--- Source data Enclosed Below ---

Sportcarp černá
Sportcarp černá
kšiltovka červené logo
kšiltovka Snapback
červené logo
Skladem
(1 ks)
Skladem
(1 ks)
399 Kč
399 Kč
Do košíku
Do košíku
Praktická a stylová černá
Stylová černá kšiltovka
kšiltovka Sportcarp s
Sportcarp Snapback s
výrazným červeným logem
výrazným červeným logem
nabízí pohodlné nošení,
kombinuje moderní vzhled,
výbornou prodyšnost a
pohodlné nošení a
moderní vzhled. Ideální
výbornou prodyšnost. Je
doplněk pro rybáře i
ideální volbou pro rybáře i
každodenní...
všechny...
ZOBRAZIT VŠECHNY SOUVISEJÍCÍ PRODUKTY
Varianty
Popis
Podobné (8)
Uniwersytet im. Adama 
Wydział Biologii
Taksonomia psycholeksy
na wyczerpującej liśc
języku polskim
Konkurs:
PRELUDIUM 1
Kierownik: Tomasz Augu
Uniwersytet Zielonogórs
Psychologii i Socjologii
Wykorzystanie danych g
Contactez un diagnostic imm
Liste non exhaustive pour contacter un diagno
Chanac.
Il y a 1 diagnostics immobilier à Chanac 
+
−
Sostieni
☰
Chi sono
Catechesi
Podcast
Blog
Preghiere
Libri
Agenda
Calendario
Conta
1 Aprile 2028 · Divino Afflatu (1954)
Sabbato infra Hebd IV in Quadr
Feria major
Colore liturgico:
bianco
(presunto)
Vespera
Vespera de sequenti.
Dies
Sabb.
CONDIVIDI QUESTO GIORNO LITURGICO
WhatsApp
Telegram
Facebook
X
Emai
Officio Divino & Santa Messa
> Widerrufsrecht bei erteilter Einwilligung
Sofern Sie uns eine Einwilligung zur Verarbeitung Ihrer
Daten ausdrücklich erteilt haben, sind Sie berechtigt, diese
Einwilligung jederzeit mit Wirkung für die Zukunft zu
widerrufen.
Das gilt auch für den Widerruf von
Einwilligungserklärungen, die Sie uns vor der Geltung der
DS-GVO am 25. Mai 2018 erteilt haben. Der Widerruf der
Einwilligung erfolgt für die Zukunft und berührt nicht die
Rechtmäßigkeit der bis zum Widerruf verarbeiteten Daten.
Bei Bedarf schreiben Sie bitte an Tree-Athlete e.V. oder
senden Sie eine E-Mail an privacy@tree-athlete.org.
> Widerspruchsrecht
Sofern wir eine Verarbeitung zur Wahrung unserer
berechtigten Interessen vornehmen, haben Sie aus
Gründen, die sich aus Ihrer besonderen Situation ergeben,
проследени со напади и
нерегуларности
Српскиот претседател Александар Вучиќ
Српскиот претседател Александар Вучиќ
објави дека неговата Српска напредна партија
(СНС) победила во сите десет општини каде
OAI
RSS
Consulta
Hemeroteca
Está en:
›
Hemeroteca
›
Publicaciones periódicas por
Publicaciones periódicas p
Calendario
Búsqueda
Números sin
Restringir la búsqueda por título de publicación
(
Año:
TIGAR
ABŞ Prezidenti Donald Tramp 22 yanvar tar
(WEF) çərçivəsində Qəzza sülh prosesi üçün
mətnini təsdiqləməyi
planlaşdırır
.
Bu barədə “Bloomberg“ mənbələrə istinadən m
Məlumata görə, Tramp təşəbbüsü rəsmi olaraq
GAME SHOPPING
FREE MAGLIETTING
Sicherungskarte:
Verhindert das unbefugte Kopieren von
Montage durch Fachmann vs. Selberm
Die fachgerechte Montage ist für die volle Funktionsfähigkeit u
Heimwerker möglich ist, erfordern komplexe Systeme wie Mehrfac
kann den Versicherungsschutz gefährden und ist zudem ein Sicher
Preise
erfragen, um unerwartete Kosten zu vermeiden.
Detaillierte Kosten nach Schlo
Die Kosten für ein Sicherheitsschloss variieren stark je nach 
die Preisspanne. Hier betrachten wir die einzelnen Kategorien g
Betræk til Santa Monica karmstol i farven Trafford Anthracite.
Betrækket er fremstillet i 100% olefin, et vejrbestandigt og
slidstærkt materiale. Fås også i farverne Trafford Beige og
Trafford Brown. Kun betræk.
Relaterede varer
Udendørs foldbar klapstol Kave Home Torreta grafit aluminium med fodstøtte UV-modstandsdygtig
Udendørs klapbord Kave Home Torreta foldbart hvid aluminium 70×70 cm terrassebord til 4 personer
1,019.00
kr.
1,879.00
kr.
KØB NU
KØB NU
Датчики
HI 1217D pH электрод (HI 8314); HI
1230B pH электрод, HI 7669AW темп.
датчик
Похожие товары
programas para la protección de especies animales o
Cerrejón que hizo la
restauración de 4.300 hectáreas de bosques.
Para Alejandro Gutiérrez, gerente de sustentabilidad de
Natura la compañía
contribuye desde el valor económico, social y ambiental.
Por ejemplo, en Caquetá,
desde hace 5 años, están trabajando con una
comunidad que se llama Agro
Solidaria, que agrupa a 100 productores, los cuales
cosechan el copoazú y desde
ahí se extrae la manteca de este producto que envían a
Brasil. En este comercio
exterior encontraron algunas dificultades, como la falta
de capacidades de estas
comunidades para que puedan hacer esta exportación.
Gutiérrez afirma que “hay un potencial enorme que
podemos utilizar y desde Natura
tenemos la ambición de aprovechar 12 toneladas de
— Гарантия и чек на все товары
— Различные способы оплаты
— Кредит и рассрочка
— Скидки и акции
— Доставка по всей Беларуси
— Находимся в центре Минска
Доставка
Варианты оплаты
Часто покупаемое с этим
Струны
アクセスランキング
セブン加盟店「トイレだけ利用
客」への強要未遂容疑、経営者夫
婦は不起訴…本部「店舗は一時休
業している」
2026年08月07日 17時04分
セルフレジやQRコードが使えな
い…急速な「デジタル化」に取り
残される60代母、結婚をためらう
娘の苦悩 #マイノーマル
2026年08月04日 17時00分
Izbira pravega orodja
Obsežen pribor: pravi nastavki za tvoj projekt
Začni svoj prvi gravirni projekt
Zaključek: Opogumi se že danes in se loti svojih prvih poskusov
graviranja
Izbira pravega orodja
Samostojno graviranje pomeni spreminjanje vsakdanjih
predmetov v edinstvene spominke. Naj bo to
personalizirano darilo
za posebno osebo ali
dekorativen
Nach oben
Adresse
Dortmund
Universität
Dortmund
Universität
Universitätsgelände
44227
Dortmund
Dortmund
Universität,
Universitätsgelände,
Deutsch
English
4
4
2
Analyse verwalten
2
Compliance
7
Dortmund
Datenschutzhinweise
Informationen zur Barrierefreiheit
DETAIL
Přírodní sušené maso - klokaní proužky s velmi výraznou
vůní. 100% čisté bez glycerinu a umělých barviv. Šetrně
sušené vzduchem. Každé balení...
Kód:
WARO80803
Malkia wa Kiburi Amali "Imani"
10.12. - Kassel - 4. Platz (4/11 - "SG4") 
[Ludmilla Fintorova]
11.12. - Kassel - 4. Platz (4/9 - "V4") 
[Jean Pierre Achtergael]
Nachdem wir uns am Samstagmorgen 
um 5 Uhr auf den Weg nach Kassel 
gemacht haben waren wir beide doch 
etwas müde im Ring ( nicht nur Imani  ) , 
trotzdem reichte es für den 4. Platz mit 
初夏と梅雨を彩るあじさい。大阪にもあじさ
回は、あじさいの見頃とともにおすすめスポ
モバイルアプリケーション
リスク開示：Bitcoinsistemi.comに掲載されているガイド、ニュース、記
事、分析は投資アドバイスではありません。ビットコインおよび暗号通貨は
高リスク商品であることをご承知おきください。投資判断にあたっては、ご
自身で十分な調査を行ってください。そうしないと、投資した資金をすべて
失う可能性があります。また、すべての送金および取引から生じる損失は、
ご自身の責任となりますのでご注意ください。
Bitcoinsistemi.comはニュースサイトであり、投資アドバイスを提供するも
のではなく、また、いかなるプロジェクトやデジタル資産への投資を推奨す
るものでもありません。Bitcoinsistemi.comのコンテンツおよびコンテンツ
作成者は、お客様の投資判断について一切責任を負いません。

--- End of Enclosed Source data ---

#### Your instructions
Taking the entries as a whole, work out how many lines contain the string "оплаты". Respond with only the number.

#### Written answer
2